Freezing of Assets of Iranian Financial Institutions

  • Scope: For the first time, the EU Council Decision and Council Regulation targets the CBI. Effective January 23, 2012 , all funds and economic resources which belong to, are owned, held, or controlled, directly or indirectly, by the CBI in the EU are frozen. Further, no EU Person can make funds or economic resources available for the benefit of CBI. The EU also added Bank Tejarat (an Iranian state-owned bank) to the sanctioned entities list, as well as approximately 12 other persons or entities that provide certain support to the GOI, including the Iranian Revolutionary Guards Corp (IRGC), against whom asset freezes and/or travel bans now apply.  Annexes I and II set forth the specific persons sanctioned under the Council Decision.  The Council Implementing Regulation amends the list of persons and entities sanctioned for involvement with nuclear or ballistic missile activities, the IRGC, or the Islamic Republic of Iran Shipping Lines.
  • Exceptions: Pursuant to the Council Decision and Council Regulation, the above economic sanctions do not apply to transfer of funds by or through the CBI, or economic resources received and frozen from the CBI, when either of two requirements are met: (1) other financial institutions are not identified on the EU sanctioned list and are transferring payments owed under a specific trade contract, provided that no designated person will benefit, or (2) the relevant Member State has authorized, on a case-by-case basis, that the EU Person's payment will provide trade financing liquidity that is in accord with the EU policy.

Conclusion

The additional EU sanctions, along with the recent US, UK, and Canada actions, create a tighter net around the Iranian petroleum- and petrochemical-based sector.

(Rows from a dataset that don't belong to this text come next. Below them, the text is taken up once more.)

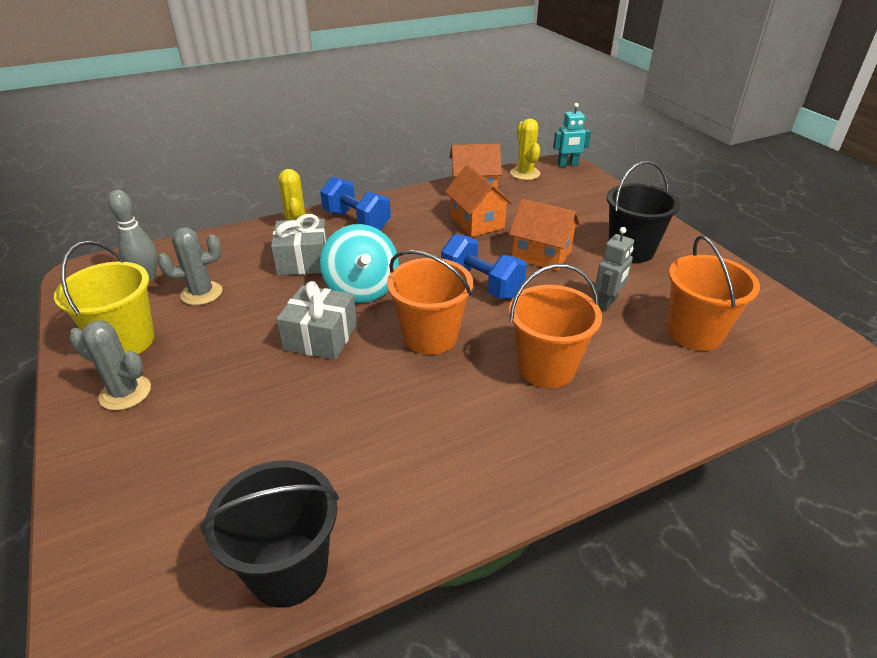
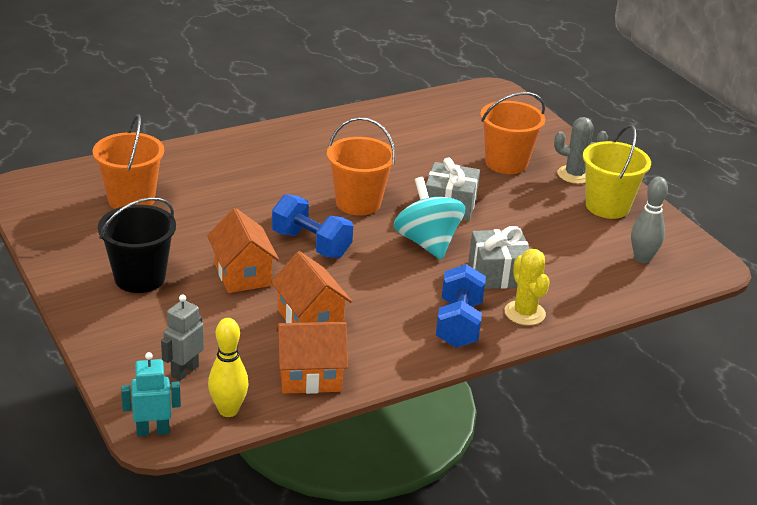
camera: 175 degrees right, 5 degrees down
(201, 293) = (577, 242): grey cactus -> none
(288, 569) = (422, 106): black bucket -> none
(356, 221) = (458, 324): blue dumbbell -> blue dumbbell turned 60 degrees clockwise
(525, 173) = (228, 410): yellow cactus -> yellow bowling pin
(541, 255) = (242, 274): orange house -> orange house turned 45 degrees clockwise
(546, 368) = (266, 180): orange bucket -> orange bucket (506, 163)
(607, 303) = (195, 225): grey robot -> grey robot (184, 371)

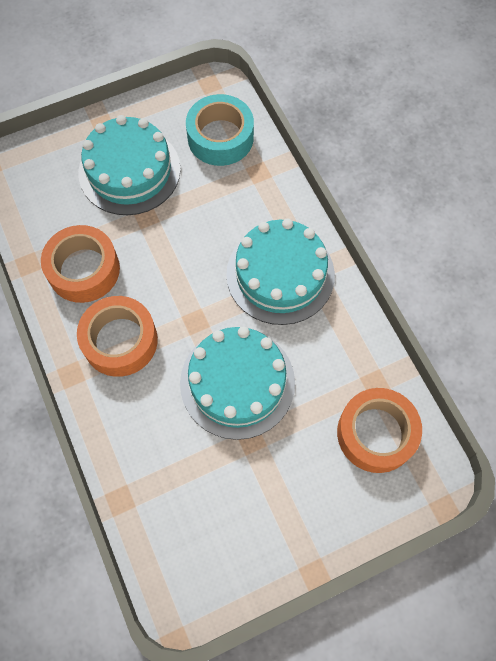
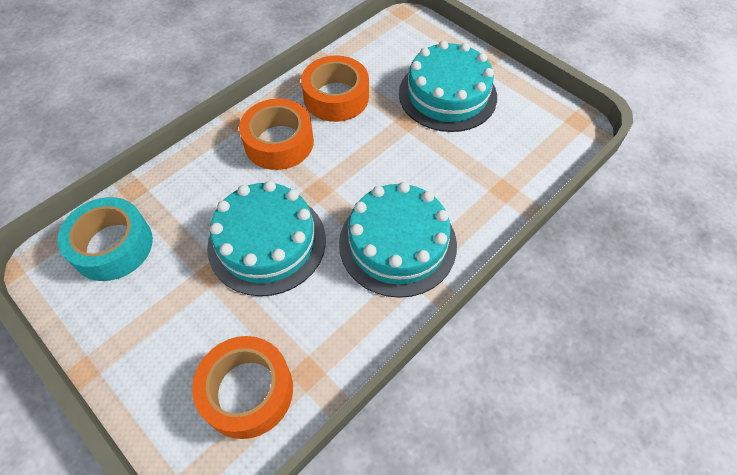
camera: 70 degrees right, 10 degrees down
(220, 137) = (523, 148): turquoise tape -> turquoise tape (112, 246)

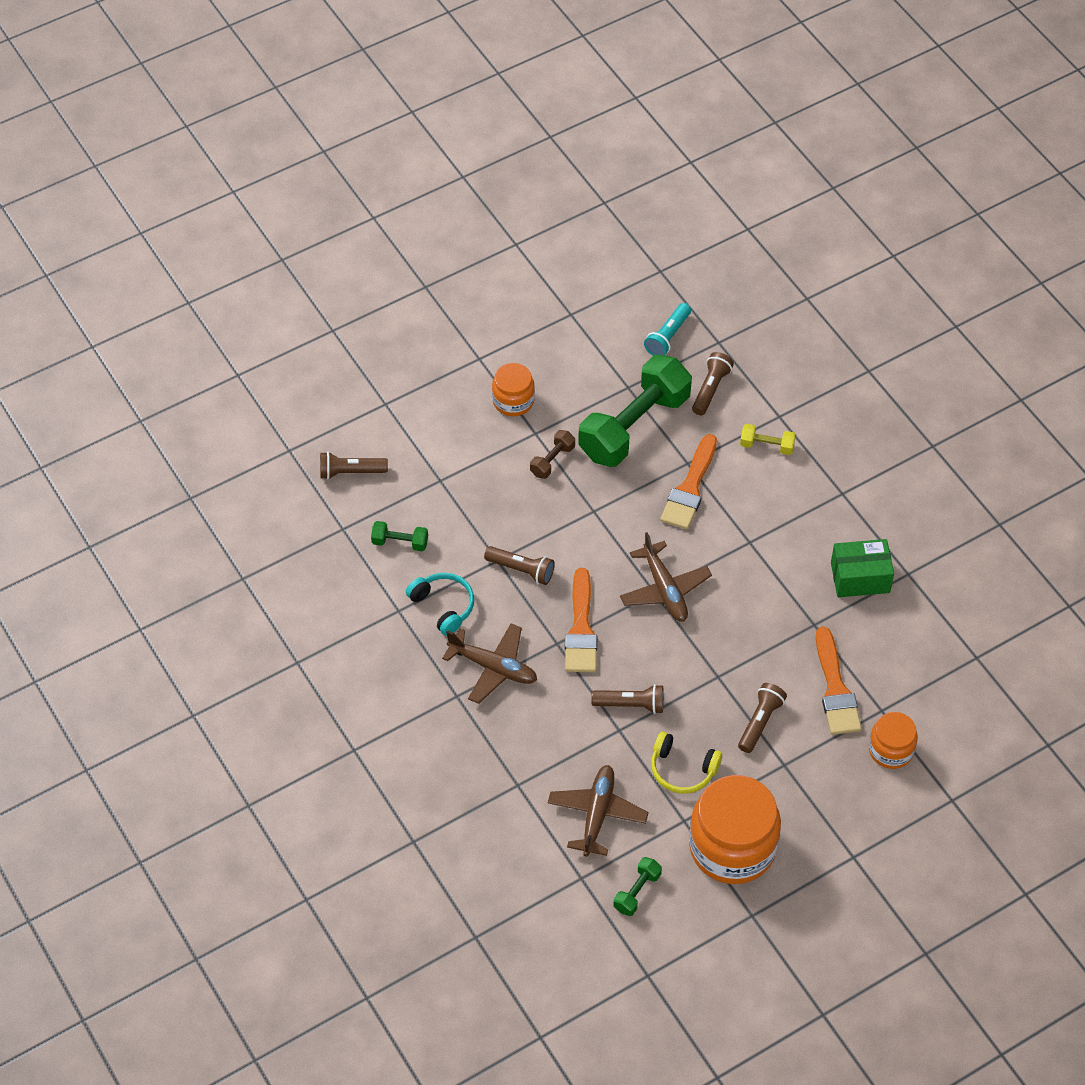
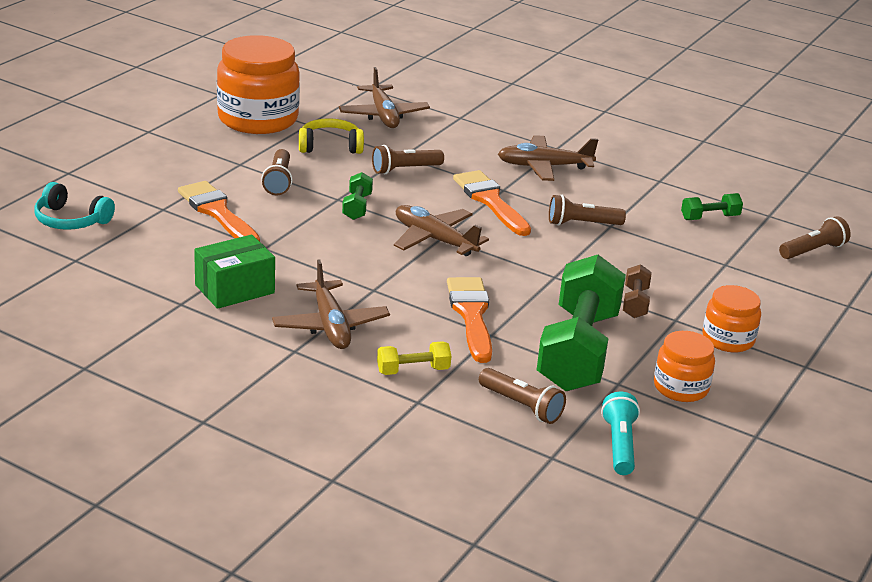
camera: 150 degrees right, 25 degrees down
(443, 606) = (625, 190): turquoise headphones -> turquoise headphones (71, 220)
(637, 892) = (320, 89): green dumbbell -> green dumbbell (357, 207)
(710, 389) = (521, 406): brown flashlight -> brown flashlight turned 45 degrees counterclockwise
(804, 511) = (330, 326): none -> brown plane
(891, 750) = (142, 188): orange jar -> orange jar (680, 387)

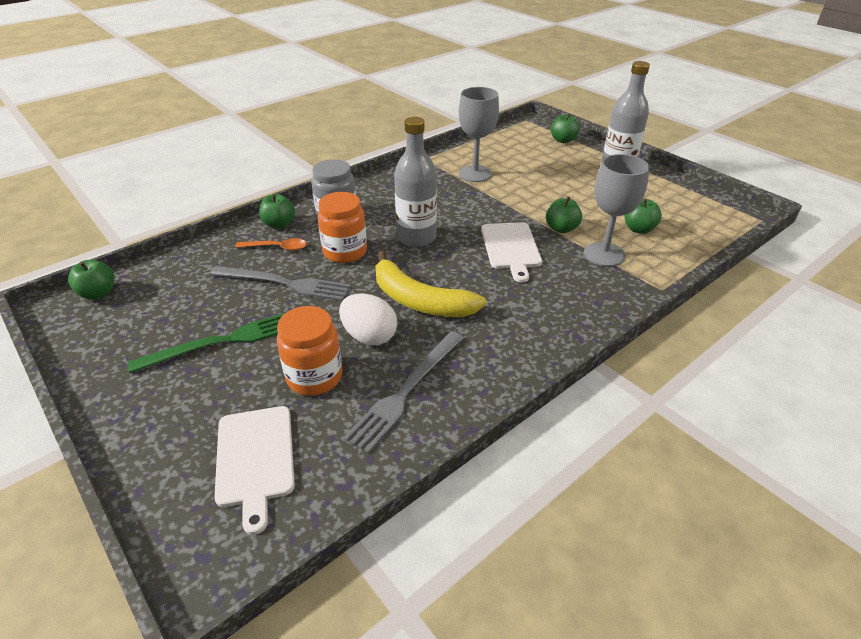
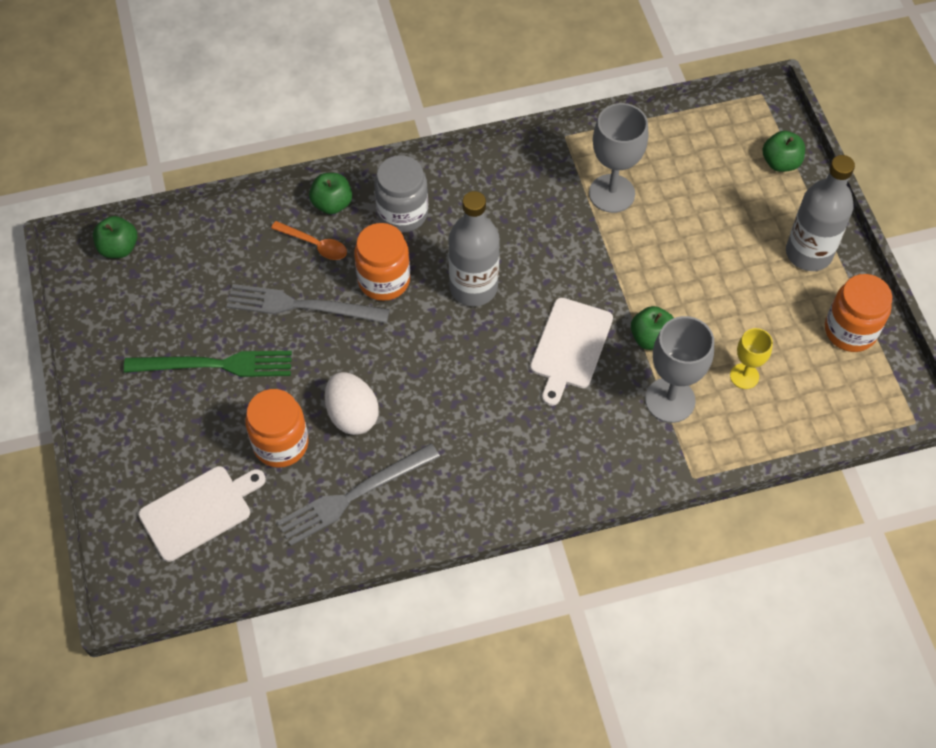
camera: 25 degrees right, 20 degrees up
(255, 459) = (199, 511): white cutting board -> white cutting board turned 135 degrees counterclockwise
(285, 283) = (301, 306): grey fork -> grey fork turned 150 degrees clockwise
(420, 300) = (425, 387): yellow banana -> none
(638, 229) = (744, 376): green apple -> yellow goblet
(677, 192) = (850, 330): none -> orange jar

However, given certain Member States' greater reliance on Iranian petroleum-based exports, the EU sanctions do not impose a complete severance of trade relations with Iran, at least for the next several months. Instead, the expanded sanctions are more targeted, and provide a transition period for certain pre-existing contracts. The review clause also allows for amending these sanctions to reflect the EU's need for uninterrupted energy supply.  

We will continue to keep you apprised of developments regarding sanctions against Iran.